• WHAT YOU ARE ASKED TO DO: Copy each line below holding "execute".

Records drawn from a dataset

┌────────

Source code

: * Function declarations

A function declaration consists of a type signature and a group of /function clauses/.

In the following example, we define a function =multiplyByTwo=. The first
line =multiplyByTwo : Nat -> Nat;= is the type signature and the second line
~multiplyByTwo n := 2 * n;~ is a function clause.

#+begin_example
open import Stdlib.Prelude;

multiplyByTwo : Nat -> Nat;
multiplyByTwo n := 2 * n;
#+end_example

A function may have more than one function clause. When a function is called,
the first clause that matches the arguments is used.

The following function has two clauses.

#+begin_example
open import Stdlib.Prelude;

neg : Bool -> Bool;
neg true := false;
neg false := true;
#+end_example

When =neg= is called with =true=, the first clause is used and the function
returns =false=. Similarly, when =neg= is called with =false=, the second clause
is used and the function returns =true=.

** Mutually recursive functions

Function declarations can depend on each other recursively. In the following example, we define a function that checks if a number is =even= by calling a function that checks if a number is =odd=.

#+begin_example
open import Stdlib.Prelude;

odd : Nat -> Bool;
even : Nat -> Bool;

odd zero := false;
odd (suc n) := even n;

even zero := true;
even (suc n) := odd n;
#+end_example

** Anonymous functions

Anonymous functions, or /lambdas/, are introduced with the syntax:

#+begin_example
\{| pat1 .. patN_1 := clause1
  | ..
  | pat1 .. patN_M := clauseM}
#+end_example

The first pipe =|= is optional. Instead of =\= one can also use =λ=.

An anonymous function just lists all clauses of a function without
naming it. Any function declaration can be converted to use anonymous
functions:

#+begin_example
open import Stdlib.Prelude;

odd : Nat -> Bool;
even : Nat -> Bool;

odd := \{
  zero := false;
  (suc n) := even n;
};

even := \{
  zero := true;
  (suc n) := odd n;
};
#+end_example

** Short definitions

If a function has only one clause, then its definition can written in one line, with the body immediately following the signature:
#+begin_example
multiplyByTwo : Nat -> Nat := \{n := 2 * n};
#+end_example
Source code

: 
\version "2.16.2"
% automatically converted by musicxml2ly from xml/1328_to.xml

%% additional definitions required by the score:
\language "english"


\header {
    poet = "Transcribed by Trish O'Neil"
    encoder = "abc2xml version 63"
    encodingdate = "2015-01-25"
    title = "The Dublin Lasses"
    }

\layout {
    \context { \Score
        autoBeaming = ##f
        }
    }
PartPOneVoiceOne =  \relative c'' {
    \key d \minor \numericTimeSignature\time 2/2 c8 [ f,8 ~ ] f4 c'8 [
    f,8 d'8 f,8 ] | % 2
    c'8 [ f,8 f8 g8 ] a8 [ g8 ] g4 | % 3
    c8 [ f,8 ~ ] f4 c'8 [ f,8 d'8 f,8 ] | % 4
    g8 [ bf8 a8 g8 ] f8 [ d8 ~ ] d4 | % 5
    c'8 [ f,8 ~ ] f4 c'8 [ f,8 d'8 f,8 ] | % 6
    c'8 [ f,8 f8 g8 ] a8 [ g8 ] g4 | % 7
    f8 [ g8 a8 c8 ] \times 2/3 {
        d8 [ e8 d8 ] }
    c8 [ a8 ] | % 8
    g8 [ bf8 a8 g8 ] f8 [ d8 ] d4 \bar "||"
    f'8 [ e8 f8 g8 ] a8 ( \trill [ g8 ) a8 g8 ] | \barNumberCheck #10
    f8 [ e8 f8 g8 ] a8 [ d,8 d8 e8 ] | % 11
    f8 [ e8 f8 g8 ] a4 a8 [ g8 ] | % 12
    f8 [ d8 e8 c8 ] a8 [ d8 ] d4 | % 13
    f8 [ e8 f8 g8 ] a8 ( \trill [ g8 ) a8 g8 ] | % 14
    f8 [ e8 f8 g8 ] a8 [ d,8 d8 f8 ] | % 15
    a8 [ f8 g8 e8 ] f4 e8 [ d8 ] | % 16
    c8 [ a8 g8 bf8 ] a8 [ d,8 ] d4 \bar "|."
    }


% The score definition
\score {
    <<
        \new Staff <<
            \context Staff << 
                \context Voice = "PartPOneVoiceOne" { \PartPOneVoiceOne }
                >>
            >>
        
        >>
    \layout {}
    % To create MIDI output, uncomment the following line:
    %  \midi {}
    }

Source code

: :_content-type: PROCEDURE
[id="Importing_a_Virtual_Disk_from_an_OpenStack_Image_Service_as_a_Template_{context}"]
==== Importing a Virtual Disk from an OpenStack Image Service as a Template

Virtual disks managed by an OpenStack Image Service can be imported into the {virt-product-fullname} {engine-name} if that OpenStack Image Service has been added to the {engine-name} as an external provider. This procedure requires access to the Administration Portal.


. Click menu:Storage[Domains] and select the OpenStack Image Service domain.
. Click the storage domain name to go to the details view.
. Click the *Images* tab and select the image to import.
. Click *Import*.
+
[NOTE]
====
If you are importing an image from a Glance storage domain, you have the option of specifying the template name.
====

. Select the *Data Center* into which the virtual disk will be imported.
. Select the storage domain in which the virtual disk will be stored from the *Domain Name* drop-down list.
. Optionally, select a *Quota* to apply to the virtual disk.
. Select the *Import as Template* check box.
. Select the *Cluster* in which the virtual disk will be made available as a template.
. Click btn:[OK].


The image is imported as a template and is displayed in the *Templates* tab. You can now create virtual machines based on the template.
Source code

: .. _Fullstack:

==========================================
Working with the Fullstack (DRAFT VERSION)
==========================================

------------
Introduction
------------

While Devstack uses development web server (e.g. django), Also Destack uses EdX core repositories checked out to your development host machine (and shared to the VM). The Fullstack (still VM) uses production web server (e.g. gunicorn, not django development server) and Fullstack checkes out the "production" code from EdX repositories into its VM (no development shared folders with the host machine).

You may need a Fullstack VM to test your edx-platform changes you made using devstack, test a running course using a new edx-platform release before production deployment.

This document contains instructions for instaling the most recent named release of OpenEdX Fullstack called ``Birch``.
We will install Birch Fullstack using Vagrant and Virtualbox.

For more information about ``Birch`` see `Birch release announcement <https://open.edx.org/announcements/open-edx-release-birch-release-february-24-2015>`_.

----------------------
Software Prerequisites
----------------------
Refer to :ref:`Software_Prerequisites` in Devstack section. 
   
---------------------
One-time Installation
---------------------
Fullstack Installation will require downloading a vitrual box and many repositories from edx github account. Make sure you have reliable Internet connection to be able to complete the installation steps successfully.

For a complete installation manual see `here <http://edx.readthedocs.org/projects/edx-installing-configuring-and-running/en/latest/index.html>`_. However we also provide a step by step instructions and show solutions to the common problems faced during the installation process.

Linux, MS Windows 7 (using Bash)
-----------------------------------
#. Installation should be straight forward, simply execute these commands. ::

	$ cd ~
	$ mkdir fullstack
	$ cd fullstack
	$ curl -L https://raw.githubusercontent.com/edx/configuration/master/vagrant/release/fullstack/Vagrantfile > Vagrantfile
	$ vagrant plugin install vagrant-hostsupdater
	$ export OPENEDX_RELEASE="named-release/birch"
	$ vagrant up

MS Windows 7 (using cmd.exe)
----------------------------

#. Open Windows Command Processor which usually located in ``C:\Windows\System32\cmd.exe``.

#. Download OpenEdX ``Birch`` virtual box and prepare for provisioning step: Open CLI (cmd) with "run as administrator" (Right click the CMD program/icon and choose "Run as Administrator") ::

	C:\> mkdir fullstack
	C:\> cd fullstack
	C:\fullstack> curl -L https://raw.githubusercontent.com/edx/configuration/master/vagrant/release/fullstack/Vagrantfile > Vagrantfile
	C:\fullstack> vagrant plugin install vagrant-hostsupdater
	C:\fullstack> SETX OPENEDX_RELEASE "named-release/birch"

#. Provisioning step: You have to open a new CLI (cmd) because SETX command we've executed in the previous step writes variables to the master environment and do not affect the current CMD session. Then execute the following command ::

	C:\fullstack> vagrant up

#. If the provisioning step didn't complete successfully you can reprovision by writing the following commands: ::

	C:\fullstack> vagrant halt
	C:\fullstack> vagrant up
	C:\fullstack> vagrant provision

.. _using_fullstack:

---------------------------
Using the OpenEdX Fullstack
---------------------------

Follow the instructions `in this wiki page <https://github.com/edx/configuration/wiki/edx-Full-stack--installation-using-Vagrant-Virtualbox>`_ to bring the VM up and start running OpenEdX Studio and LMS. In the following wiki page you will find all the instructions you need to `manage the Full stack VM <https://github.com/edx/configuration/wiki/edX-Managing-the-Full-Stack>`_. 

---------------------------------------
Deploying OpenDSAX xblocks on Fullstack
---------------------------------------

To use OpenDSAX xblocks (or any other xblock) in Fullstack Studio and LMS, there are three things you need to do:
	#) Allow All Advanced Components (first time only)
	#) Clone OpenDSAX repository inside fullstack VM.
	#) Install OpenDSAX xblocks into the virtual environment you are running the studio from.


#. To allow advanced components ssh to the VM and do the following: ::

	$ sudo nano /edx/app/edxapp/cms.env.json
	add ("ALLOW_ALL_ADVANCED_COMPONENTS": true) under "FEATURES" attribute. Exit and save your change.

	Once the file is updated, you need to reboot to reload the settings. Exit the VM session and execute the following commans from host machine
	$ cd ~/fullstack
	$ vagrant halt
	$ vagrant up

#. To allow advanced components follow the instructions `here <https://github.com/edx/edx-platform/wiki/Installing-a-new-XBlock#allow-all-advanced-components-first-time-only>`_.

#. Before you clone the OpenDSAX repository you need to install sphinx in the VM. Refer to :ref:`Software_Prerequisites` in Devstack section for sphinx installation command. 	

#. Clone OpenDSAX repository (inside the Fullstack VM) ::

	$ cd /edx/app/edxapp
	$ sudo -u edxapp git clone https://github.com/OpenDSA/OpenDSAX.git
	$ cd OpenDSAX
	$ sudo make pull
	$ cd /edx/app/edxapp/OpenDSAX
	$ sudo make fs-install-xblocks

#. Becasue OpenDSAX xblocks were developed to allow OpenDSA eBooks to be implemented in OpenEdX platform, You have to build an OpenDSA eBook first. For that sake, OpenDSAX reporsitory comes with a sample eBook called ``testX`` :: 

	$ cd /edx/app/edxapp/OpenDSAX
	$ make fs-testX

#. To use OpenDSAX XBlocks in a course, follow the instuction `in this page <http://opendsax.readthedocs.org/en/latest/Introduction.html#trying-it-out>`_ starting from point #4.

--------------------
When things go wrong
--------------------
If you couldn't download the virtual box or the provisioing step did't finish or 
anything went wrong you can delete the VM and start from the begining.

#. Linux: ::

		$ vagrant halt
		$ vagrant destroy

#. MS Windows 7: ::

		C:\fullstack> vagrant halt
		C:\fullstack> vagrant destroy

└────────

• ANSWER BOX:
#. Installation should be straight forward, simply execute these commands. ::
#. Provisioning step: You have to open a new CLI (cmd) because SETX command we've executed in the previous step writes variables to the master environment and do not affect the current CMD session. Then execute the following command ::
	Once the file is updated, you need to reboot to reload the settings. Exit the VM session and execute the following commans from host machine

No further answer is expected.